At the Avengers, this one guy was saving like, 14 seats. Which, okay, yeah, birthday party. Sure. Problem was the movie had been out for like, 2 days at this point and the theater was packed. People were actually sitting in those first three rows right up against the screen where nobody over the age of 10 willingly sits. And he continued saving them after the lights had gone out for the 15 minutes of previews that start at the listed screen time, so these people were technically late.

I already had a seat by this time, but I was distracted from the Dark Knight Rises preview by the guy telling a small group that the seats were being saved. I'm still a little pissed about that.

Look. If it's so important that a large group of people all sit together make sure you not only get there on time, but get there early. If it were up to me, and there were some way to enforce it, all saved seats would be forfeit when the lights go down. Scatter to the winds, people, you were late.



3.) Leaving Garbage

My goodness, people, clean up after yourselves. It's not that hard-- bottles and cups and bags and boxes are empty so it's not like they're too heavy. Garbage cans are provided, you're gonna walk by them anyway.

And don't you dare give me that crap about, "It's their job to clean up after me! If I didn't leave my crap around they wouldn't have anything to do! I'm getting my money's worth!"

No. You're lazy, rude, and selfish. Give the minimum wage high school students and recent college grads a break-- you would have appreciated it when you were in that position. Be the customer you wish you had, it'll make you a better person.



4.) Talking

I can't even believe I'm saying this. Whispering to the people sitting next to you (directly next to you if the lights are down, thank you) every once in a while is one thing. Flat out talking? You know better. It's not like you forgot. There are even at least 5 pre-show commercials reminding you not to be flappin' your jaws. Keep it down, people.



5.) Bringing Your Baby

Little Itty-Bitty isn't so cutsie-wootsie when she's screaming. Don't get me wrong, nobody loves babies more than me, really-- but not in a movie theater. Get a babysitter. If you MUST take the baby to the theater (though Lord only knows why), show a little consideration for the other patrons and take the baby OUT of the theater if and when it starts crying. This was another element of the terrible Avengers experience, a crying baby. Two seats away from me. Another woman in the audience actually yelled three or four times to the guy to shush the baby or take it out of the theater.

I don't understand what the problem is. Get someone to watch the baby. If you can't get someone to watch the baby, go to Redbox, it's way cheaper and if they baby starts screaming you can pause it. And you don't bother anyone else that ALSO shelled out the $10 to go see a movie.

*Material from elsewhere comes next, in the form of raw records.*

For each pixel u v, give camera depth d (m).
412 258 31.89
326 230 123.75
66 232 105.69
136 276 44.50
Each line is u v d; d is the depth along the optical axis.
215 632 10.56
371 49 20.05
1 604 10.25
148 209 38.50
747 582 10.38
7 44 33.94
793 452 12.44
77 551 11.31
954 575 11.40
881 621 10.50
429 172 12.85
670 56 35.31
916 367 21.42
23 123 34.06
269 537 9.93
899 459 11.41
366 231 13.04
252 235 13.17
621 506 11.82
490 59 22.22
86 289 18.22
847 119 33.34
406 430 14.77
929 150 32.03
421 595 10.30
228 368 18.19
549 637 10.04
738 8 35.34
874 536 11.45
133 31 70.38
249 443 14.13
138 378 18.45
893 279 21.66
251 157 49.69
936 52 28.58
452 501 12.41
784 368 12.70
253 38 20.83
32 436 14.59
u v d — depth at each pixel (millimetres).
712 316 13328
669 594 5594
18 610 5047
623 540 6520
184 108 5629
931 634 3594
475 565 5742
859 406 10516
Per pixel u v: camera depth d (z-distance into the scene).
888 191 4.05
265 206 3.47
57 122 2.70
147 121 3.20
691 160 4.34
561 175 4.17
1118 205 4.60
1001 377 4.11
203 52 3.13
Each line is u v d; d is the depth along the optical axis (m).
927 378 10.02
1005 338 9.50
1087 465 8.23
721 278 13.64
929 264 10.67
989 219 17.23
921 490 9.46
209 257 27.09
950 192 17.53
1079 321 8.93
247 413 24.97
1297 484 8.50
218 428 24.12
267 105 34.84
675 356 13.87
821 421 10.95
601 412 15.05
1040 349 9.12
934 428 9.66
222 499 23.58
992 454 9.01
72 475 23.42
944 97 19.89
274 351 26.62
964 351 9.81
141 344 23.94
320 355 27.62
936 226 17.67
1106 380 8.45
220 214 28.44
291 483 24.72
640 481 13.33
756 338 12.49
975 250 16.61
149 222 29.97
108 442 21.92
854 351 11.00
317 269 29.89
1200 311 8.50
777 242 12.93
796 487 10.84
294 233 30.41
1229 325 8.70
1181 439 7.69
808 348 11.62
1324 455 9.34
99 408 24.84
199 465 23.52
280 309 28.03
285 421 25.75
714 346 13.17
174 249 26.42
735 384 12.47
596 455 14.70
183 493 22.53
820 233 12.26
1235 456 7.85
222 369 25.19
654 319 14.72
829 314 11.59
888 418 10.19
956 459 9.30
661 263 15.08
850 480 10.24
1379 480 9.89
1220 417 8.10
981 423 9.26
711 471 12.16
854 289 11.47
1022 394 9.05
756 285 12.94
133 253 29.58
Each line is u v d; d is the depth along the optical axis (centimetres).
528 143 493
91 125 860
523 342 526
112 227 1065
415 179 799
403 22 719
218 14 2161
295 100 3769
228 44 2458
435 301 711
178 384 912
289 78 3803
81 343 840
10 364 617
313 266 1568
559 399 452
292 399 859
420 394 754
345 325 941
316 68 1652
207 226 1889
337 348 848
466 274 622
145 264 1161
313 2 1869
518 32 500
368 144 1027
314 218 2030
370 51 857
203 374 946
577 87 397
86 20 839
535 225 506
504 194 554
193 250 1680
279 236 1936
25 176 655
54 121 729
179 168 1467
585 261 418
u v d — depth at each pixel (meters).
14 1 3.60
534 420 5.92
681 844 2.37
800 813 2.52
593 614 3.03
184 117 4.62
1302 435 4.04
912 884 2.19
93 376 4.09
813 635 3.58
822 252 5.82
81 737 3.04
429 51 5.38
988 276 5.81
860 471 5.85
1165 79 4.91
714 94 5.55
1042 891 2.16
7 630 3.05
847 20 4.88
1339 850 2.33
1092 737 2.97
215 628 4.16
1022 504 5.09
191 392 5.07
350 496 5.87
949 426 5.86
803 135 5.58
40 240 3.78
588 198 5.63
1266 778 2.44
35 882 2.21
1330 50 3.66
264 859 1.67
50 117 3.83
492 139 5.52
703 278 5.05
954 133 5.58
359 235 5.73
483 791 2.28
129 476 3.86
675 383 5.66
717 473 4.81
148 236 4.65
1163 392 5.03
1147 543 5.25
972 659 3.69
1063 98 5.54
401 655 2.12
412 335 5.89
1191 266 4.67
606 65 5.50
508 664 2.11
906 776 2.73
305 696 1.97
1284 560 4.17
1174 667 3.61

And do people not realize they can get a refund in this situation? "Sorry, Johnny's screaming, we had to leave halfway through." Ta-da! Refund.


Just as bad, also, are children technically too young to be seeing the movie causing a disturbance. Years ago when I saw the second Pirates of the Caribbean movie in theaters there was a 4 year old sitting behind me that drove me up the wall. That time I was the one telling the parent to take their kid out of the theater-- the little boy asked who every character was every time someone new came on screen. AND he kicked my chair. Drove me nuts. And again, the theater was full because the movie had just come out.

I know, I know, how special a trip to the movies can be-- but if you're under 5 there's really no shame in not being able to handle it. Not that it can't be done, of course it can, but it's better for everyone involved if you just take your leave if things go wrong. (And you can get a &*!$#^@ refund!)



6.) USING YOUR CELL PHONE

This was the worst at The Avengers. And I freaking hate it.

Anyone who's seen me hold my lit cell phone above the head of the person sitting in front of me using their phone at the movies can speak to how much I hate it. I hate it. I hate it. I hate it. I'd rather have a crying baby. I'd rather have a crying baby on my head.

Everyone behind you can see that distracting little square of light. Have you ever noticed that? NO, because you're too busy looking at your phone!

Put it away. If you're so important or absolutely have to be available every second of the day you're too busy to go to the movies.

Set it on vibrate. Get up and go into the hallway if you have to answer something-- you can still see the screen! Sit on the aisle and leave the people around you in peace. Or, better yet, DON'T GO.

Drives me nuts.





There's a time and a place for everything. Movie theaters are not that place.

If you want to bring a small child, if you absolutely need to bring your cell phone, if you're bringing a group of 17 people that have to sit in a group, plan your trip to the cinema accordingly. Don't go the weekend the movie opens. Arrive well before your selected screening begins. Go at an unpopular time (shows will be cheaper then, too!). Excuse yourself if you have to. Shut your mouth. Clean up after yourself.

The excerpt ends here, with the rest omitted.